Reagill, Cumbria, UK,,,,,84 pheasants and a duck yesterday :


----------



## texasred (Jan 29, 2012)

The reports I'm hearing are bad.
Mullinville Kansas (East of Dodge City). They cut 600 acres of milo and saw 0 birds on a farm and ranch about 6800 acres.
Farmers in South Central and North West Ks and all recommend not to come. Its check back next year.


----------



## R E McCraith (Nov 24, 2011)

Thanks TEX - your report is what we have been hearing - looks like grouse & woodcocks in the Up again this year !


----------



## Ozkar (Jul 4, 2011)

REM...can't give you a Bird report for your area..........

Can give you one for down here.........

Took the pups out for a hunt.......landed a tattoo breasted grass pheasant. Took all night to eat it! I thank the pups.........  

Have fun............... post up the results for me to live through you vicariously REM.......


----------



## R E McCraith (Nov 24, 2011)

Oz ? - was that a biker chick or real BIRD - LOL


----------



## Ozkar (Jul 4, 2011)

A genuine Aussie bird REM................  Like the way you think though!!


----------



## texasred (Jan 29, 2012)

A report from the northern Kansas opener. "It sucked we came home early.

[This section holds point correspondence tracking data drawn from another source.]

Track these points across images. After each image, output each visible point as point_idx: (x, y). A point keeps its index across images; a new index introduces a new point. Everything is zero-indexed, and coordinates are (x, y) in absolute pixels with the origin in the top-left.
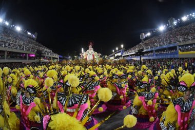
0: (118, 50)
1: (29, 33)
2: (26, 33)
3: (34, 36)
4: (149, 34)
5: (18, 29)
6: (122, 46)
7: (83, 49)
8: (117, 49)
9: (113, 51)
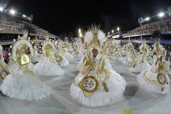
0: (114, 33)
1: (24, 16)
2: (21, 15)
3: (29, 18)
5: (13, 12)
6: (118, 29)
8: (113, 31)
9: (109, 33)
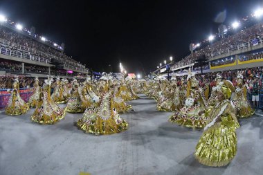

Know some people that are going to give it a go later this week. I'll let you know if the have any better luck.


----------



## R E McCraith (Nov 24, 2011)

Tex - thank you for the report - back 2 quail wood cocks ducks & grouse - life in a hard land - no one said it would V easy - LOL


----------



## texasred (Jan 29, 2012)

A guy that runs DD's just got back from Kansas.
Looks like all is not lost. Here's his report. 

The reports of bad land and no birds are for local areas. All the public land we saw looked normal. All the private land in certain areas looked like dirt. We covered 3000 square miles the first two days to find the birds. We found a 16 bird field that turned into a 60 bird field the next day. We also found a 70 bird field about 15 miles away. The key is to get away from the areas that the land owners destroyed all the surrounding land. We moved hotels during the trip and moved 2 hours in a different direction twice during the hunt. When we got to our final location, we found birds in every field and all the hunting land and surrounding land looked normal. We ran into hunters that were also getting into birds.


----------